What the task asks:
What lines in the records below include the word "experiência"? Return each one.

[Opening Data supplied section]

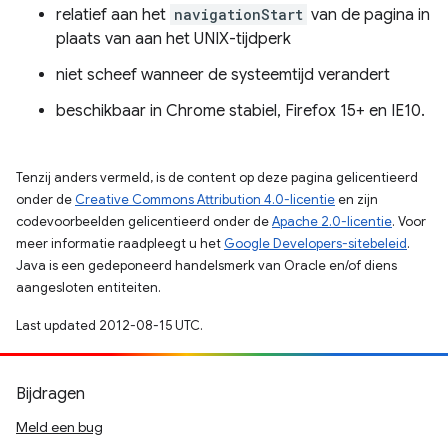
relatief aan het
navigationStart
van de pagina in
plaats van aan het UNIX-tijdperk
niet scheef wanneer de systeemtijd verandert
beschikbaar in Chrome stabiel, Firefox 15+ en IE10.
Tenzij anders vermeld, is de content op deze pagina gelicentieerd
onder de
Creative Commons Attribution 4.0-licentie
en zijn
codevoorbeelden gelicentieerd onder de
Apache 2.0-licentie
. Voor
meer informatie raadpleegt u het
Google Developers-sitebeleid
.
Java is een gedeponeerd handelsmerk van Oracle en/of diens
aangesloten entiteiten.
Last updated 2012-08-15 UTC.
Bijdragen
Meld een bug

[Closing Data supplied section]
[Opening Data supplied section]

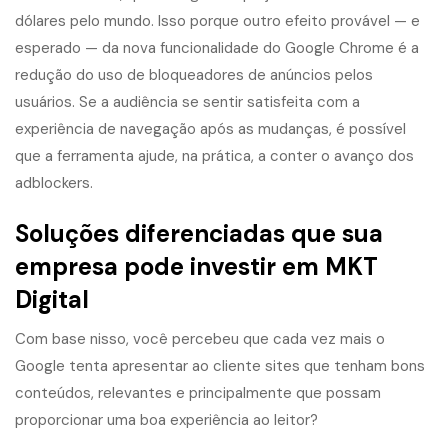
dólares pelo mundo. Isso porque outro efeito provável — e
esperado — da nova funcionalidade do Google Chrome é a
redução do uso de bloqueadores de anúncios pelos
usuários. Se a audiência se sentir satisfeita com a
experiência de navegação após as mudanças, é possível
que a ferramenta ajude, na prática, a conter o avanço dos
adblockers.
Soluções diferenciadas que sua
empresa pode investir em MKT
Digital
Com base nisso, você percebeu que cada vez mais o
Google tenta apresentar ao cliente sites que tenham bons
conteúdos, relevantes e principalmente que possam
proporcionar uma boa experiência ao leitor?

[Closing Data supplied section]

Answer space:
experiência de navegação após as mudanças, é possível
proporcionar uma boa experiência ao leitor?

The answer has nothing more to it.